Lines to restate from the data below: from the one containing "zu wecken und" to the one containing "erstellen und es", both included. Give them again exactly, and only them.
═════ DATA
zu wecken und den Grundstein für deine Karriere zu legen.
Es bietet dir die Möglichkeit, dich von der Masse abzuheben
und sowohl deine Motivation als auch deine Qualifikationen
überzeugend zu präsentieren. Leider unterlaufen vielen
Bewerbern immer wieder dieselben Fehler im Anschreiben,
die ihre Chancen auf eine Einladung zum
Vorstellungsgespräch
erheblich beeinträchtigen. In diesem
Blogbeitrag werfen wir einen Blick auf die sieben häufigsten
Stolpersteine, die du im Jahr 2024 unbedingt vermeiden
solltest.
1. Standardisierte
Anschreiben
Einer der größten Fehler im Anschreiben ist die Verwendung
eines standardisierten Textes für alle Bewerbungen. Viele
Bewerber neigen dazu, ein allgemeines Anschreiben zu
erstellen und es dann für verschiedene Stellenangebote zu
══════════
═════ DATA
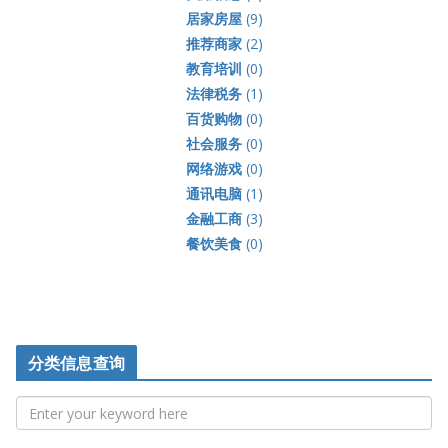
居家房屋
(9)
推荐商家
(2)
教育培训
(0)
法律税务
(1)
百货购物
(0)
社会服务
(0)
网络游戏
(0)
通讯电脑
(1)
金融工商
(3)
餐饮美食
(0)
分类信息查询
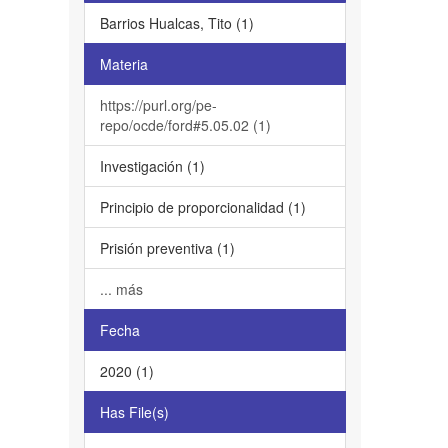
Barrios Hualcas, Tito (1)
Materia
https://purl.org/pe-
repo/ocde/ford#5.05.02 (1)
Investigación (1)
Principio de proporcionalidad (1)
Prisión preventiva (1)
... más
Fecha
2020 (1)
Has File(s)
══════════
## [RESPONSE FOR THIS EXERCISE]
zu wecken und den Grundstein für deine Karriere zu legen.
Es bietet dir die Möglichkeit, dich von der Masse abzuheben
und sowohl deine Motivation als auch deine Qualifikationen
überzeugend zu präsentieren. Leider unterlaufen vielen
Bewerbern immer wieder dieselben Fehler im Anschreiben,
die ihre Chancen auf eine Einladung zum
Vorstellungsgespräch
erheblich beeinträchtigen. In diesem
Blogbeitrag werfen wir einen Blick auf die sieben häufigsten
Stolpersteine, die du im Jahr 2024 unbedingt vermeiden
solltest.
1. Standardisierte
Anschreiben
Einer der größten Fehler im Anschreiben ist die Verwendung
eines standardisierten Textes für alle Bewerbungen. Viele
Bewerber neigen dazu, ein allgemeines Anschreiben zu
erstellen und es dann für verschiedene Stellenangebote zu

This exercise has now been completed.